- [WHAT YOU HAVE TO DO]:
Rewrite the rows from the one containing "Rendered at 2001 by 1125 pixels." through the one containing "list Conflit class", changing "transcribe" to "copy out" and leaving everything else as it is.

- [RAW RECORDS]:
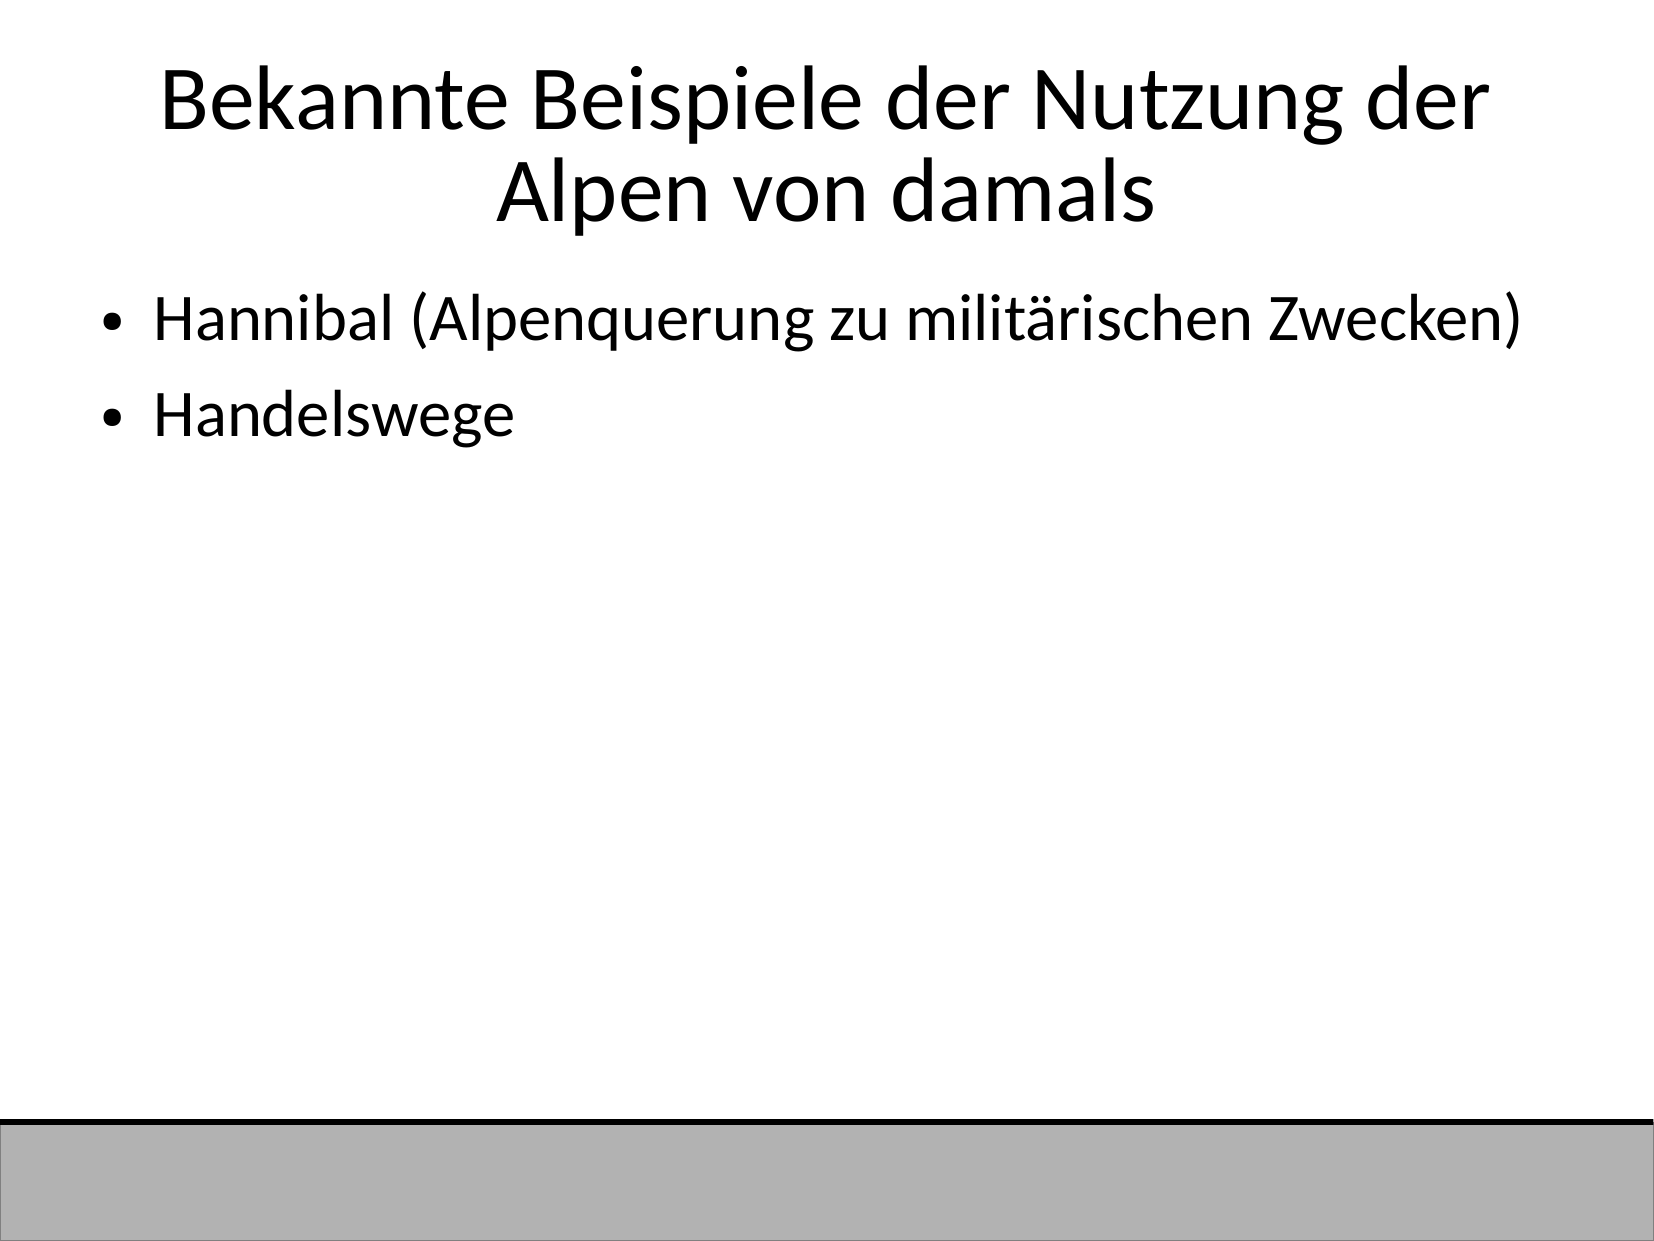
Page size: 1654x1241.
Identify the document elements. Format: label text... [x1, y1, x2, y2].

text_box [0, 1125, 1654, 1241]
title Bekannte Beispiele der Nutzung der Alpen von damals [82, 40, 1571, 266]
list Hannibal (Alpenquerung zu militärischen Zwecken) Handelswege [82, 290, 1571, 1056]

---

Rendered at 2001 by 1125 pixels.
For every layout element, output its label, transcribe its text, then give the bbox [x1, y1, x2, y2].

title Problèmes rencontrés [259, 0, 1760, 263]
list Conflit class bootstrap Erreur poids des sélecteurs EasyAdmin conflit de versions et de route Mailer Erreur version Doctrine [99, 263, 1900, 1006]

- [OUTPUT OF THE EXERCISE]:
Rendered at 2001 by 1125 pixels.
For every layout element, output its label, copy out its text, then give the bbox [x1, y1, x2, y2].

title Problèmes rencontrés [259, 0, 1760, 263]
list Conflit class bootstrap Erreur poids des sélecteurs EasyAdmin conflit de versions et de route Mailer Erreur version Doctrine [99, 263, 1900, 1006]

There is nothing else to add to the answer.